My bag was on the passenger seat.

After my super nice, super patient neighbor tried opening my power locks with every keychain remote he could find in his house, I had to resort to calling a tow company, who then charged me $45 to open the door with what looked like a giant, unraveled coat hanger.

I waited an hour with green tea and hung out with my neighbors' housecat, which is half BOBCAT. No joke, it has no tail.

The best part of the whole situation is that this was not the first time.

Day: Friday, most likely
Time: Evening. Senior year of High School
Place: Applebee's
Scenario: I had just gotten the 'Scort and I was at our friendly neighborhood Applebee's enjoying some chicken fingers and fries.
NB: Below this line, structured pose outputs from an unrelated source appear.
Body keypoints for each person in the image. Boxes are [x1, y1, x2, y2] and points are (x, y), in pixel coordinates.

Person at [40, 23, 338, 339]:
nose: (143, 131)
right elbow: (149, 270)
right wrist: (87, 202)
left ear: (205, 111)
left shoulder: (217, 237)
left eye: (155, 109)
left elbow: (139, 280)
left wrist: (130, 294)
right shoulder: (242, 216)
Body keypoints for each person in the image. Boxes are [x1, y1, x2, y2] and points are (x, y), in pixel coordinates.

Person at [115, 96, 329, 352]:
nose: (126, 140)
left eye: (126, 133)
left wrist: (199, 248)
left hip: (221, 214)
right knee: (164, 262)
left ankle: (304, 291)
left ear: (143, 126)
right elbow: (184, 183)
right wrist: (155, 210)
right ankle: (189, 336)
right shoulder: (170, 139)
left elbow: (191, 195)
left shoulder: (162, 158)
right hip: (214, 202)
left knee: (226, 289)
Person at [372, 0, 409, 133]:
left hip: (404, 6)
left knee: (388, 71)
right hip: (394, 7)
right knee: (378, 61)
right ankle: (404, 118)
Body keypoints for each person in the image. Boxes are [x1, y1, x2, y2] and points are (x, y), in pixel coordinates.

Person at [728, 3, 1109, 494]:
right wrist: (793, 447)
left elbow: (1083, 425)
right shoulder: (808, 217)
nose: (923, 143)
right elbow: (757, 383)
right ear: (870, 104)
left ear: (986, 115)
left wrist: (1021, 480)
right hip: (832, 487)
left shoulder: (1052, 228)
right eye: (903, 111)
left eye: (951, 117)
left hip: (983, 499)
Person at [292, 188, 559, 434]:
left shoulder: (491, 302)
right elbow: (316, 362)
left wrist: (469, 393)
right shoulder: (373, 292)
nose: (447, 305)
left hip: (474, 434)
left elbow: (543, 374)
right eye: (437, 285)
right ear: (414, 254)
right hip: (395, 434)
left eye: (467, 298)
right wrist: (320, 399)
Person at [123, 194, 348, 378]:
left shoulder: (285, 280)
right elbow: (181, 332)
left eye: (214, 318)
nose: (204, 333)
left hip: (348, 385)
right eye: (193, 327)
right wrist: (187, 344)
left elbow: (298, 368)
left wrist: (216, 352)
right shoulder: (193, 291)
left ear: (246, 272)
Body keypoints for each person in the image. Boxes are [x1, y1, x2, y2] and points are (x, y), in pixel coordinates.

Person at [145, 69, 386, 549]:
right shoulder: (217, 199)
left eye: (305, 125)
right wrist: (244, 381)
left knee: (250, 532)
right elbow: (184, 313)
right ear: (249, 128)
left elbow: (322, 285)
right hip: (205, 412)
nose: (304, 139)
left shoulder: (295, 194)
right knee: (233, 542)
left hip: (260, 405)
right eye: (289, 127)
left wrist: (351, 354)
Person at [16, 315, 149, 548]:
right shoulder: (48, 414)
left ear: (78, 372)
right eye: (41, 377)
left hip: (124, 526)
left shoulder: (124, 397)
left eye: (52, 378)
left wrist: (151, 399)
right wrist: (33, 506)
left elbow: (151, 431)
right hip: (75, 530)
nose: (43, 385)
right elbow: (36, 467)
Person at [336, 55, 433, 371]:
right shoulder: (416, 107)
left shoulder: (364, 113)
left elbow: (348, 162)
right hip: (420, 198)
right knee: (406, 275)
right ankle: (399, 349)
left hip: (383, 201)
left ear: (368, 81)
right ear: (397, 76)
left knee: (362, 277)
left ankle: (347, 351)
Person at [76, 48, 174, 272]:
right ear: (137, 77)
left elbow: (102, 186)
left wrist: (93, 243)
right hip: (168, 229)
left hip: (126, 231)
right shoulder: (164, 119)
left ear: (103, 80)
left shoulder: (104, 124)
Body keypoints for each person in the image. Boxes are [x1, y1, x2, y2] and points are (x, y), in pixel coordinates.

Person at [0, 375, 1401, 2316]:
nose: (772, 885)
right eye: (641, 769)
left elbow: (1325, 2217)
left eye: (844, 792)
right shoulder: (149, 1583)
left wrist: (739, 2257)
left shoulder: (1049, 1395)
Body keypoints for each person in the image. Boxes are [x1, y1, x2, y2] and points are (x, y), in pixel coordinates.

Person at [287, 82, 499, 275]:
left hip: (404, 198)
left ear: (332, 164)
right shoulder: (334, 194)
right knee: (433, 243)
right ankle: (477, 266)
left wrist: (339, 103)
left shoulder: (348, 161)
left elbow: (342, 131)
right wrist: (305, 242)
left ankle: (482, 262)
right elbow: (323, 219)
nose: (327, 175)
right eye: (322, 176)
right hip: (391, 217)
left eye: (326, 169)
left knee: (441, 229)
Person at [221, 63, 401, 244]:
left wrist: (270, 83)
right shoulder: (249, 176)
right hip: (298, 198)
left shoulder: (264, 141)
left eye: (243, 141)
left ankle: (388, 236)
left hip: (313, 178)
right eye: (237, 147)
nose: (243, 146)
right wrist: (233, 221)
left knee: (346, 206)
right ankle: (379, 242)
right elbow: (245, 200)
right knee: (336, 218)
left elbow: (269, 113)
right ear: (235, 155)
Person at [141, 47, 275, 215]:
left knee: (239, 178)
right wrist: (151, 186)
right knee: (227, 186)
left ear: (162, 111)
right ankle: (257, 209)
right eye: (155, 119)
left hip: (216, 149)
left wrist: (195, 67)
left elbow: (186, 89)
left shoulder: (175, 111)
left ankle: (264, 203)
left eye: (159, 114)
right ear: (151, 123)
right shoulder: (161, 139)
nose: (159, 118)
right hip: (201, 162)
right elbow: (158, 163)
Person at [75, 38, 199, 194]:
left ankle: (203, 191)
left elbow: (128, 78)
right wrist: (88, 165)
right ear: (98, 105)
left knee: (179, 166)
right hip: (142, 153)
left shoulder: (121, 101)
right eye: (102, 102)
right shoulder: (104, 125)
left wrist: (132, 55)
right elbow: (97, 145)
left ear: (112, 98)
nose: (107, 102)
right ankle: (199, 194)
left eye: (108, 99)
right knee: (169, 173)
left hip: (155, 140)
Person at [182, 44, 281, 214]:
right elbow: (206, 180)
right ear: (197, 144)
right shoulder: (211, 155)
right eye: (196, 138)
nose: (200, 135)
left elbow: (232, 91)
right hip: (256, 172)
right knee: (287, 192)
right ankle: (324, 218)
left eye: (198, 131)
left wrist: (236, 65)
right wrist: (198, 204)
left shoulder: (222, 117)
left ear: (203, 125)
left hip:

I assume that this was my meal - it was pretty constant for years until I discovered salads and balsamic dressing. (Side note: the Lady and I now boycott Applebees because they charge $8 for a 6-oz glass of shitty wine.)
Gold Star: I parked, we waited for a table, we had dinner, we had conversation, we... emerged two hours later to find that I had locked the doors with the engine running. I called my poor dad to bring me a spare key and made him pass it to me all covertly like a drug deal was going down in the parking lot. Good sport, my dad.

No one at work gave me any crap, even when I showed up over three hours late. Instead, they all ventured to my office to tell their own keys-locked-in-the-car stories. My favorite was John's, who locked the keys and wallet in a rental car on a remote road in Saguaro National Park at noon. In July.

So I am now wondering if each car I own has to go through this rite of passage. What if it gets worse? What if I do stupider, more ridiculous things each time? Well, since I am hoping that this car lasts a while, I'm hoping that it won't be an issue any time soon.

But what would happen if I ever get a house? Yikes.